Taking into account aspects of resilience

The components of endurance fitness are basic endurance, speed endurance and maximum endurance. Basic endurance training is the famous Keep talking exercise. Doing in the endurance zone is when you're already out of breath and when you're in the maximum endurance zone you feel really bad (you remember that feeling from the Coopper test or the childhood ski races, that feeling!).

You should remember to dose these different areas into your training in a sensible way. According to some sources, the ratio is 80% - 10% - 10%. So 80 % of the training is basic endurance training and the remaining 10 & 10 % for speed endurance and maximum endurance. So the most common training mistake cyclists make is to fail in this distribution. It's nice to push to go pretty hard and then almost every lap is ridden as a pace endurance workout. Too hard for basic fitness development and too slow for maximum fitness training. The worst thing is that the basic fitness that underpins all fitness does not develop at that point, preventing development in other areas.

Lengths of training rides

Fortunately, you don't have to train for 300km by doing 300km of training rides. However, it is important to extend your training rides and to push your own limits when cycling. Of course, it is impossible to give an exact formula for the distances you should be able to ride alone before the Saimaa Cycle Tour. It is wise to try to increase the distances gradually and to start with a distance that you know you can ride, even if it is 20 km for a beginner.

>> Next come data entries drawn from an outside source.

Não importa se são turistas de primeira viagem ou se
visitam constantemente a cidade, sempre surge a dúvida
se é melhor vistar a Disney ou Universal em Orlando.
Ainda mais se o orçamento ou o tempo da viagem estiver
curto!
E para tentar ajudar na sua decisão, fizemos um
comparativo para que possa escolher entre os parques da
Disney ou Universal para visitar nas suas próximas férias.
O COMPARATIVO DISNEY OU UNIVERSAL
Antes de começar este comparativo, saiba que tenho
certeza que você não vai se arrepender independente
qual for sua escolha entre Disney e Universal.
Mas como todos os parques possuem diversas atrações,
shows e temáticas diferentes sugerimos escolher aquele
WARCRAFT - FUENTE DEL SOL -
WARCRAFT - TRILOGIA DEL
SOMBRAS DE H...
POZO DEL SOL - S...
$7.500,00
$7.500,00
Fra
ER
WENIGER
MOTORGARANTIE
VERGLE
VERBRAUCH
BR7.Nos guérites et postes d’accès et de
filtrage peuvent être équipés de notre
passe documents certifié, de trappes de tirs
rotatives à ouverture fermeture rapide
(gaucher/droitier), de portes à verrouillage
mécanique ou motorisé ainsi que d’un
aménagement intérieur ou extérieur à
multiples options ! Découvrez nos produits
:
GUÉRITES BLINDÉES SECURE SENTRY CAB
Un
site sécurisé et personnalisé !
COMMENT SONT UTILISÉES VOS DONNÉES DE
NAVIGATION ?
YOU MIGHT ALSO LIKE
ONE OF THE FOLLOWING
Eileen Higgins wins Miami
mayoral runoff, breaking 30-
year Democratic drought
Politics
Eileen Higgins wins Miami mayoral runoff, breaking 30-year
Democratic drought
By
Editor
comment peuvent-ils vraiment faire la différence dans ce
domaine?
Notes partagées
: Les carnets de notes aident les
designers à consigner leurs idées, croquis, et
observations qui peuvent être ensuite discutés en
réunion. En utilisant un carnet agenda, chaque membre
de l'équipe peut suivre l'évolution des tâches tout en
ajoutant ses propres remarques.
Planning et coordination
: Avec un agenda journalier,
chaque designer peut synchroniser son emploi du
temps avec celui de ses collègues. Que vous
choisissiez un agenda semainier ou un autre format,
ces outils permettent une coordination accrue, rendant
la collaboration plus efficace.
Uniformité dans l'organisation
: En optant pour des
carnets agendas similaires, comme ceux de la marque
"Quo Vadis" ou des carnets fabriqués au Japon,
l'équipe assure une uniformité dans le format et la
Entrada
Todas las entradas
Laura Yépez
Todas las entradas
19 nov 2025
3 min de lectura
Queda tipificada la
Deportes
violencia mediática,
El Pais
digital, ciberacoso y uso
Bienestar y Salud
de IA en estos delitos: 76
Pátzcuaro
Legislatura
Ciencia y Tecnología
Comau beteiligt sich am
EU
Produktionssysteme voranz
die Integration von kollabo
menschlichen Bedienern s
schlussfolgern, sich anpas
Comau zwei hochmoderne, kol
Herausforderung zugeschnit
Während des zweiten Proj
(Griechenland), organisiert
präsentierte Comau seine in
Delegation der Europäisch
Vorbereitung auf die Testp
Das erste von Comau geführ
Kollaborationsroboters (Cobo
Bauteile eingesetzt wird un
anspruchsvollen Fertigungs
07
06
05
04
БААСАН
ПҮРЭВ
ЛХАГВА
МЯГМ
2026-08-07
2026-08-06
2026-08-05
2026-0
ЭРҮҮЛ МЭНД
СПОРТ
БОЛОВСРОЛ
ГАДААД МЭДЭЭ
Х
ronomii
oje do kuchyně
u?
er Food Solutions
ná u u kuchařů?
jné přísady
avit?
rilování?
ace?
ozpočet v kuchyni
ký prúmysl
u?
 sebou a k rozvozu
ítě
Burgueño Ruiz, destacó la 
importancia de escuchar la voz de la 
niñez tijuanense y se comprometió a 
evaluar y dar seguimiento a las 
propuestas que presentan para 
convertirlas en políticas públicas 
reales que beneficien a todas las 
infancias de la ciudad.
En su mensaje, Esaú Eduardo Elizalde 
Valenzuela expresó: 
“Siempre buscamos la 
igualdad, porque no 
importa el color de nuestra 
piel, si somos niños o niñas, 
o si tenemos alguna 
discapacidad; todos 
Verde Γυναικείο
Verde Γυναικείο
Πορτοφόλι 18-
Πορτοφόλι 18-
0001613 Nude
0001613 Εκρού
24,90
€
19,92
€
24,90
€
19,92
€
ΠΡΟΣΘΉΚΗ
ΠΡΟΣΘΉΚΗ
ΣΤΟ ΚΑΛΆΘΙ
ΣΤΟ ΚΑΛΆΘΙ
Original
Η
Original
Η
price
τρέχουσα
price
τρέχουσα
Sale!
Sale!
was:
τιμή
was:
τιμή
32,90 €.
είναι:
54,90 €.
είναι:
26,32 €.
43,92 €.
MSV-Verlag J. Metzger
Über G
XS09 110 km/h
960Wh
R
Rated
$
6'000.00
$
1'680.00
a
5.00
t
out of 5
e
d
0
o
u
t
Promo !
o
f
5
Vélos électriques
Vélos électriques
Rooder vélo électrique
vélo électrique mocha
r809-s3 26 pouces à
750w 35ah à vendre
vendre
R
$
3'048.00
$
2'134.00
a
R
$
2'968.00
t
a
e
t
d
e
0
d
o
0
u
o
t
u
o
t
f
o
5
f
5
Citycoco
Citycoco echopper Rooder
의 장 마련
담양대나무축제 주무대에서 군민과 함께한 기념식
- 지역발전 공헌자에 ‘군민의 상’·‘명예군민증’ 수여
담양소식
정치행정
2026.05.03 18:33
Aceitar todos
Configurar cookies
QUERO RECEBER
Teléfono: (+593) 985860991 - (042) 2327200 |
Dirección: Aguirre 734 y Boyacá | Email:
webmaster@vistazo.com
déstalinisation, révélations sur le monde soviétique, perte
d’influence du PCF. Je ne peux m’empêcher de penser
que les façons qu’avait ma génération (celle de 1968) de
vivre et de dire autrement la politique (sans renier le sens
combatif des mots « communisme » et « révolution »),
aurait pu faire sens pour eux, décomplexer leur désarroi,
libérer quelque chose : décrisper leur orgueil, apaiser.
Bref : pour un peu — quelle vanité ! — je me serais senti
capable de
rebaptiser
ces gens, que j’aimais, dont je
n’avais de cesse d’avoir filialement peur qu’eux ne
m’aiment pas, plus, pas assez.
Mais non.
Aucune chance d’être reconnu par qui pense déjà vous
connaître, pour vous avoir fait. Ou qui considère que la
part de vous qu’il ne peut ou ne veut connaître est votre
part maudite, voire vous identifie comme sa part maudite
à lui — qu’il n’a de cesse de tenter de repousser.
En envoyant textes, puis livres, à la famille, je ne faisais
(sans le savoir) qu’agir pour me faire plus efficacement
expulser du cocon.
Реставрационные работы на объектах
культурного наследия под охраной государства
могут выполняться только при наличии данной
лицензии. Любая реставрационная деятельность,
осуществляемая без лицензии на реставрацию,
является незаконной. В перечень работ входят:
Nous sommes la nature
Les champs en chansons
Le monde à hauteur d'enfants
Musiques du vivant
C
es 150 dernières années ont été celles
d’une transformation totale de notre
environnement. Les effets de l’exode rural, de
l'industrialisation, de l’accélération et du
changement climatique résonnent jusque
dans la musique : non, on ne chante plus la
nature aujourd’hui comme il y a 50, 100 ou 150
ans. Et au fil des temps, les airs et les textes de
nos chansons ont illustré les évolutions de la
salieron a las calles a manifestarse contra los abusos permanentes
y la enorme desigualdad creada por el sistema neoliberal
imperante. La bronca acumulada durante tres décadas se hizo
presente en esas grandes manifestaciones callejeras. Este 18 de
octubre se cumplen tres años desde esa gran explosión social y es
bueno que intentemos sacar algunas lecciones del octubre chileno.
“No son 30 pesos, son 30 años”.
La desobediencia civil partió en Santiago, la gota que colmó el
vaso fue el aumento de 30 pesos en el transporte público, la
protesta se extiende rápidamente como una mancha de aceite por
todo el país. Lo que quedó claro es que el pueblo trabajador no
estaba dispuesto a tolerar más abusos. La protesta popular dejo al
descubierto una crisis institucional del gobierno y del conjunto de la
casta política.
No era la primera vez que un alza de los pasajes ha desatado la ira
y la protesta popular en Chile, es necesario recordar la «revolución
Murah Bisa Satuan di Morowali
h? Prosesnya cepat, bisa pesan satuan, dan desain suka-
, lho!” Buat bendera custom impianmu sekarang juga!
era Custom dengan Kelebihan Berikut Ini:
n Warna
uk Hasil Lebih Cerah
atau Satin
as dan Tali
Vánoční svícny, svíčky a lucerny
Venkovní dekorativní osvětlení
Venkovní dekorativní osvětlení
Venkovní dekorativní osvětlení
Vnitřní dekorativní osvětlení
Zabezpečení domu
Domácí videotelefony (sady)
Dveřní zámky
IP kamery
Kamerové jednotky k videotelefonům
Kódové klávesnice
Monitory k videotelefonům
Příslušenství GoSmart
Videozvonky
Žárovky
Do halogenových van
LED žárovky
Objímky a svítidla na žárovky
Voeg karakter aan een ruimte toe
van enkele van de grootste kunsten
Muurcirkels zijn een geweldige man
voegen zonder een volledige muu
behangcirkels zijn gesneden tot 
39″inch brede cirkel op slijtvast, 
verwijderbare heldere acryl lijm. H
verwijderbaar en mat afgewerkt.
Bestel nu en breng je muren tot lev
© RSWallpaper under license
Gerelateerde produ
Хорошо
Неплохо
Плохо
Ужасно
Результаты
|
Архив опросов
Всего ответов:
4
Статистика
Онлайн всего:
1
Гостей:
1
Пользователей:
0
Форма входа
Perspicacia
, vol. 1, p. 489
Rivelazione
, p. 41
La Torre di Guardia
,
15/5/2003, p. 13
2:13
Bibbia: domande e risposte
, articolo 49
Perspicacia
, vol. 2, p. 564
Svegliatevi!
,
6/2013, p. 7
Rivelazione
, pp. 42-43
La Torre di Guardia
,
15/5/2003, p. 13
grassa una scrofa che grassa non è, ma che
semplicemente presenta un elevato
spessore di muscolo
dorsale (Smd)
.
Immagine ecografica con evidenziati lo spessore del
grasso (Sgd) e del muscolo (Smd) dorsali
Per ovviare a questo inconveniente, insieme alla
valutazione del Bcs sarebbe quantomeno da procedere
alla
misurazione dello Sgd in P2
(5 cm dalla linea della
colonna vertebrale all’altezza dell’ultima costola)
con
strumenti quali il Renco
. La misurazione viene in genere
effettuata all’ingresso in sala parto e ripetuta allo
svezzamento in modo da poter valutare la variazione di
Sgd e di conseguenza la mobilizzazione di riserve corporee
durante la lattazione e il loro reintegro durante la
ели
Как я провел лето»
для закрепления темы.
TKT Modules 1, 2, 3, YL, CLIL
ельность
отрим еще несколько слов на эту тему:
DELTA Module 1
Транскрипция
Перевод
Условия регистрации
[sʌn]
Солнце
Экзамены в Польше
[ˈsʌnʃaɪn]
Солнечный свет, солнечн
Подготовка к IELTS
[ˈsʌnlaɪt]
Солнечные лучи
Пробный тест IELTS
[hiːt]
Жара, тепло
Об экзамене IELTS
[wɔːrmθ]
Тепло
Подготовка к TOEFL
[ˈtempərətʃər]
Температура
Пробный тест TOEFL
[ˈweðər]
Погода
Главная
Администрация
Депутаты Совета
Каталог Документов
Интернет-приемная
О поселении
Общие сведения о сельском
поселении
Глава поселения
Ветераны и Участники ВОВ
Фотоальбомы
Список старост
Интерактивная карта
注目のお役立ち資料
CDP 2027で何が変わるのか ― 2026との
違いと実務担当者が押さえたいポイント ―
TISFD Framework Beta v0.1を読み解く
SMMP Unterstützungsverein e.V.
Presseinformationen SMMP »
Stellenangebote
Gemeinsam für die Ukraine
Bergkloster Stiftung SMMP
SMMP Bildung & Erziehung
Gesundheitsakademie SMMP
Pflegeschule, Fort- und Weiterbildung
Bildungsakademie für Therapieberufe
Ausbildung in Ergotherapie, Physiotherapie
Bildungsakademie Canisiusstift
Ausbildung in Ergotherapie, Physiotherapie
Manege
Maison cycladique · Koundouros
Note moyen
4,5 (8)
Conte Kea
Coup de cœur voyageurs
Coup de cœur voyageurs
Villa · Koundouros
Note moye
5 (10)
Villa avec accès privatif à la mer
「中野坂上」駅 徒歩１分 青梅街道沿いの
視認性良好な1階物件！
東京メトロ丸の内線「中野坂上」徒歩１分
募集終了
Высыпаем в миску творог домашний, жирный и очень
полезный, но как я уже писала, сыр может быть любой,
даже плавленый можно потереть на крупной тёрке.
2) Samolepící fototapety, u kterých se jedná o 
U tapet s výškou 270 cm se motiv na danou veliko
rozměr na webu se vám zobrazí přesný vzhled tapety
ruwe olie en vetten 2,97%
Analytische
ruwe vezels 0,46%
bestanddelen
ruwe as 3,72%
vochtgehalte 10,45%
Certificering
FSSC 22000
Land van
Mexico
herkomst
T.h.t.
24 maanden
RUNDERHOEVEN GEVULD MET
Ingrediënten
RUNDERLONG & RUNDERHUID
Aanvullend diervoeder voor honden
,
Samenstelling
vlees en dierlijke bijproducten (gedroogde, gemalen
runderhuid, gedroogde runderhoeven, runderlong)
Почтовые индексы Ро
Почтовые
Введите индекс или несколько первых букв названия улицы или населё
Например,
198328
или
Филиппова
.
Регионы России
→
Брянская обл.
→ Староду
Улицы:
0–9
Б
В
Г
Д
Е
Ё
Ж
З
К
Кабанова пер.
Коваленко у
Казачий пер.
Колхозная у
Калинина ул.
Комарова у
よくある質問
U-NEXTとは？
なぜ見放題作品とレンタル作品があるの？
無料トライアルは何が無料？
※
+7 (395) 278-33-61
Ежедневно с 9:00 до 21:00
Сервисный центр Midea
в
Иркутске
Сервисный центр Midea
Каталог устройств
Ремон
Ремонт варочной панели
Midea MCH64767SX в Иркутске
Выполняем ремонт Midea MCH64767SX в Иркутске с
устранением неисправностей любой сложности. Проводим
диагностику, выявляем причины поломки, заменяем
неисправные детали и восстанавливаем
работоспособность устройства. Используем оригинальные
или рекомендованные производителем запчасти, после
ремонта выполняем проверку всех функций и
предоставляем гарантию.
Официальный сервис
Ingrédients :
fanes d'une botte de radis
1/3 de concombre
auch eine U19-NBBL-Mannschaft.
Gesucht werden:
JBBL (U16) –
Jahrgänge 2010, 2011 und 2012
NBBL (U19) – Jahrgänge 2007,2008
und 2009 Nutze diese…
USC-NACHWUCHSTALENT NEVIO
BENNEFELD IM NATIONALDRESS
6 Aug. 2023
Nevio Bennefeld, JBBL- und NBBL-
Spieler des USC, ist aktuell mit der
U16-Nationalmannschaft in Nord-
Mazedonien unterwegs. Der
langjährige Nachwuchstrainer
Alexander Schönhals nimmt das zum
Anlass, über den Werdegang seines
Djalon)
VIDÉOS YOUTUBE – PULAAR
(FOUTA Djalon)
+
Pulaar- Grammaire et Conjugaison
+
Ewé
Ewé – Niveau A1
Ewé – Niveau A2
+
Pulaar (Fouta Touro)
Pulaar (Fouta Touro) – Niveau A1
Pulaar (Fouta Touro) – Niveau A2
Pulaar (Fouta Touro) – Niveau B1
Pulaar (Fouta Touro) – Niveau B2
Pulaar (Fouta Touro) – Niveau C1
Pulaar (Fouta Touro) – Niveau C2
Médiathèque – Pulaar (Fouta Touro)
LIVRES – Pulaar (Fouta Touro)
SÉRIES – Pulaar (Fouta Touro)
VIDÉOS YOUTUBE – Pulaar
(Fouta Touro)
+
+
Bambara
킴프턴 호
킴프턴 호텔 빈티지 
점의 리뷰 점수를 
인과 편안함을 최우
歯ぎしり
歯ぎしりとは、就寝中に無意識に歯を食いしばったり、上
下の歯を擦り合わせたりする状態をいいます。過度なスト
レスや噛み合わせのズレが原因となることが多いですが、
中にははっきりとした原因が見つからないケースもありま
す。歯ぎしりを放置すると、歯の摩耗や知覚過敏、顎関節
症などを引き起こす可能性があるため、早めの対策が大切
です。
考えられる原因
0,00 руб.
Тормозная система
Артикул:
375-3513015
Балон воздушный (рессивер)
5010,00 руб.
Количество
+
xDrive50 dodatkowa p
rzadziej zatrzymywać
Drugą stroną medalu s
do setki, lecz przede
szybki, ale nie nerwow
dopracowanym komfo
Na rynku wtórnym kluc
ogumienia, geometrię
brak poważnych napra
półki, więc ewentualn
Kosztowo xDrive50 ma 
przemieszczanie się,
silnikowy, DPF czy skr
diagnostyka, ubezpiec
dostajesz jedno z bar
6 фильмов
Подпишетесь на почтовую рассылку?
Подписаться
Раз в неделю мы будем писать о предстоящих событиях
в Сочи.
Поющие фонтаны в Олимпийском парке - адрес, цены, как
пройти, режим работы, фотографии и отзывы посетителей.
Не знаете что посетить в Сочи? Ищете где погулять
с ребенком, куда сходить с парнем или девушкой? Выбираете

Next time, push yourself to the limit by doing 40 km and then gradually increase the distance to 100 km during the spring and early summer. If you can ride a good 100 kilometres on your own and are not broken in any way, body or soul, by the time you reach the finish line, and if you can do the other things mentioned in this article, you are very likely to survive the 300 kilometres of the Saimaa Cycle Tour. As mentioned at the beginning, with the help of service points, the Riders' Club and your own commitment and motivation, the Saimaa Cycle Tour will make your journey much smoother than your own.

Checklist, endurance training:

  1. Remember regularity in training
  2. Vary the content and intensity of the exercise
  3. Do most of your training with calm, basic fitness cycles
  4. Gradually increase the length of your training rides

Get the equipment you need and learn how to carry out essential maintenance and repairs on you bike

In addition to your bike, you'll need a whole range of other cycling equipment for long journeys. It's also good to know how to do the most common bike maintenance and repairs yourself.

See you on the Saimaa Cycle Tour, you can do it!